The Dada Manifesto that Hülsenbeck and Raoul Hausmann wrote in Berlin in April 1918 called for an “international revolutionary union of all creative men and women; for progressive unemployment through the mechanization of all fields of activity; for the abolition of private property; for the provision of free daily meals for creative people and intellectuals, for the remodeling of big-city life by a Dadaist advisory council; and for the regulation of all sexual activity under the supervision of a Dadaist sexual center. These proposals were put forward at what George Grosz called 'the time of the turnip.’”
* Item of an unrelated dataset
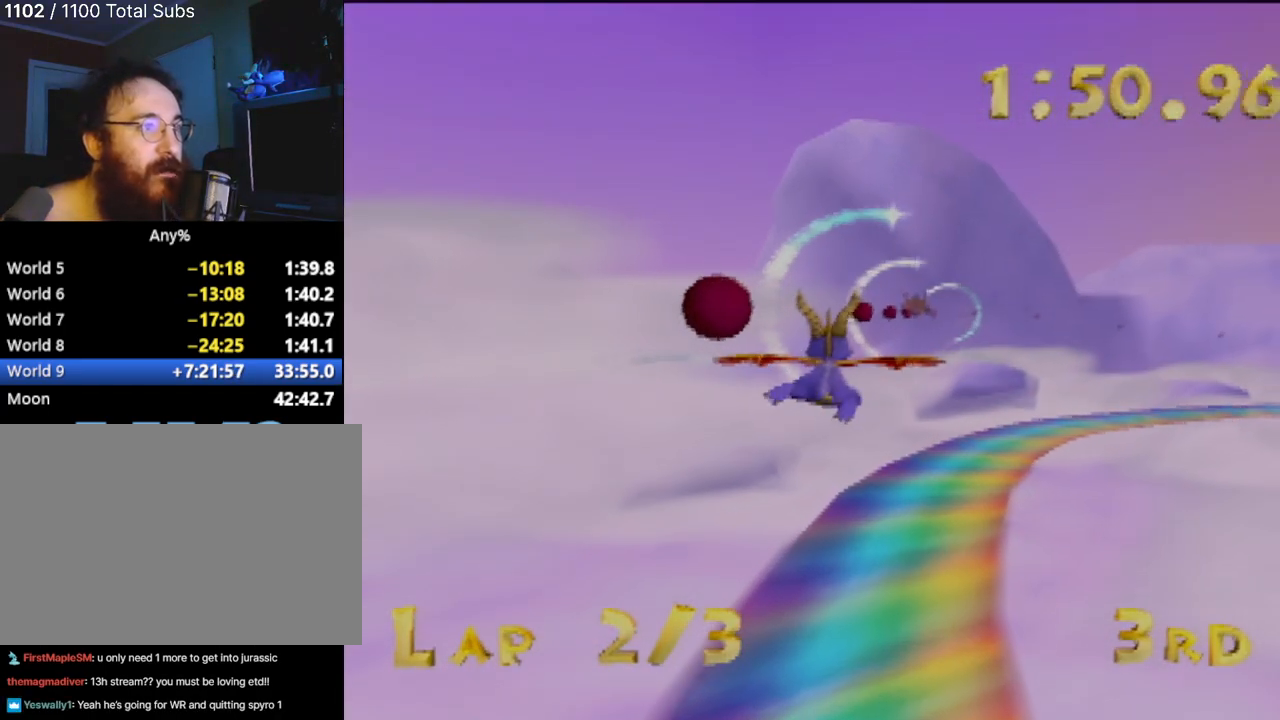
{"buttons": [], "left_stick": "center", "events": [[34, "left_stick", "right"], [84, "left_stick", "center"]]}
Now I don’t know what I think about any council regulating my sexual activity, but I do recognize these artists’ disgust with the world around them. They experienced destruction in a way that is hard for Americans to fathom, knew that structures which had stood for thousands of years could be destroyed in an instant, how easily this destruction can result in permanent loss. (Think of those Catholic icons that were desecrated or destroyed in Shakespeare’s time, the cultural loss that resulted from the ruler’s need to force a particular belief system on a nation.)
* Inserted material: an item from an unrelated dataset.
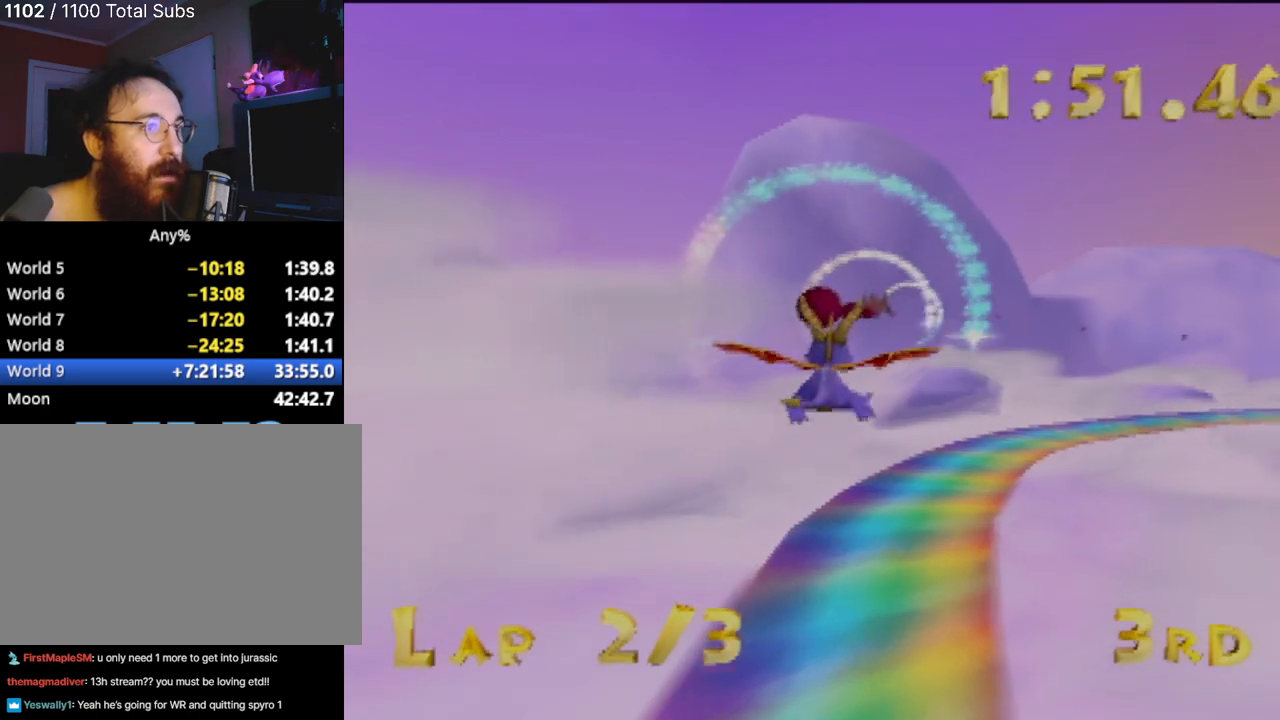
{"buttons": [], "left_stick": "center", "events": [[117, "left_stick", "right"], [217, "left_stick", "center"]]}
The Dadaists’ disgust with the world around them symbolized their recognition of the fact that the visual images we hold dear continue to be subject to the whims of any slack-jawed pilot’s trigger-happy finger and our ruler’s good graces. That’s the point behind the Mona Lisa with a mustache. The Dadaists didn’t disrespect the painting/da Vinci so much as they lamented the reality that its existence is tenuous—that its existence is subject to the whims of people who could care less about art.
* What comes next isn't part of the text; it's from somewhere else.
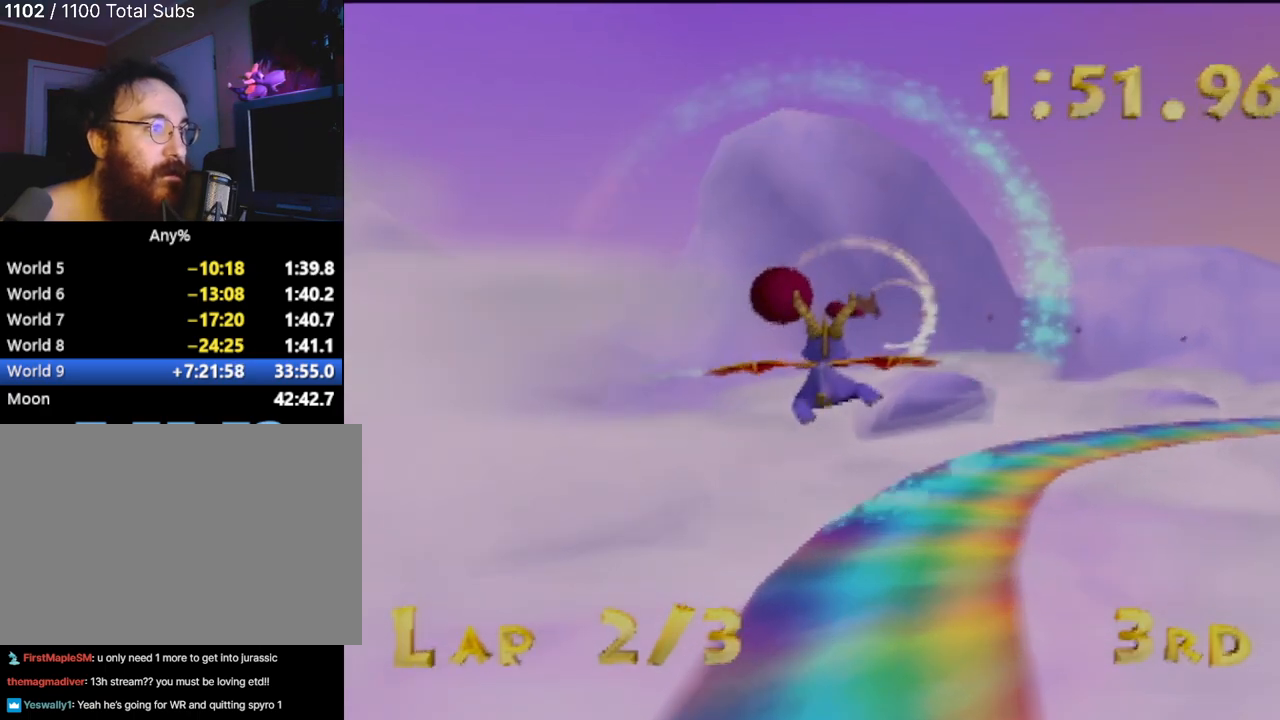
{"buttons": [], "left_stick": "right", "events": [[51, "left_stick", "right"], [134, "left_stick", "center"], [451, "left_stick", "right"]]}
Dadaists confront the randomness of destruction in their works, and mourn a world where destruction is commonplace.

Duchamp’s Questions:
What is the irreducible element in language?
What would constitute a truly modern dictionary?
How should an index of all knowledge be organized?
To what extent can chance be given its freedom in the arts?
What are the verbal equivalents of colors that cannot be seen?
Should not every government have a Ministry of Coincidences?

Coincidences. Artists recognize the symbolic relationships between seemingly disparate elements, establish connections that some people simply can’t see until the artists point these connections out. This can resemble schizophrenic or delusional behavior, especially if the artist isn’t articulate enough or in touch with her unconsciousness enough to makes these connections resonate with others.

Now, between my mother and my sister, let me just say that there is too damn much schizophrenia in my family. Within the last month, for example, I have received a letter from my sister outlining, in detail, how her reconciliation with her ex-husband would bring about the end of conflict between Israel and Palestine, how their reunion will end the Iraqi conflict. I know that this is delusional thinking but am a logical person and therefore try hard to trace her connections, try to figure out how she reached these conclusions—which, for some reason, is important to me. And, even though it continues to be fruitless, I try to point out the logical inconsistencies in these conclusions.

My father’s approach to delusional behavior was, at first, frustration, but this quickly turned into appeasement. There was a period of time when my mother wrapped everything in plastic wrap. You’d sit on your bed and slide off it because she’d wrapped the mattress in plastic wrap (to keep some kind of evil something—germs?—inside it) when you weren’t looking. She had a witch hazel stage, too. And a tin foil stage. I came home from school one day—without a friend, thankfully—to find the entire piano wrapped in tin-foil and my father and sister and mother just sitting in the room there with it. Daddy was reading the paper across from the silver monstrosity, in fact.

There was this unspoken agreement in my family that we were supposed to pretend that the most extreme behavior was normal, that we were supposed to ignore that elephant sitting in the living room, but I could never do this. Excuse me, I inevitably said, but has anyone noticed that the fucking piano is wrapped in tin-foil!???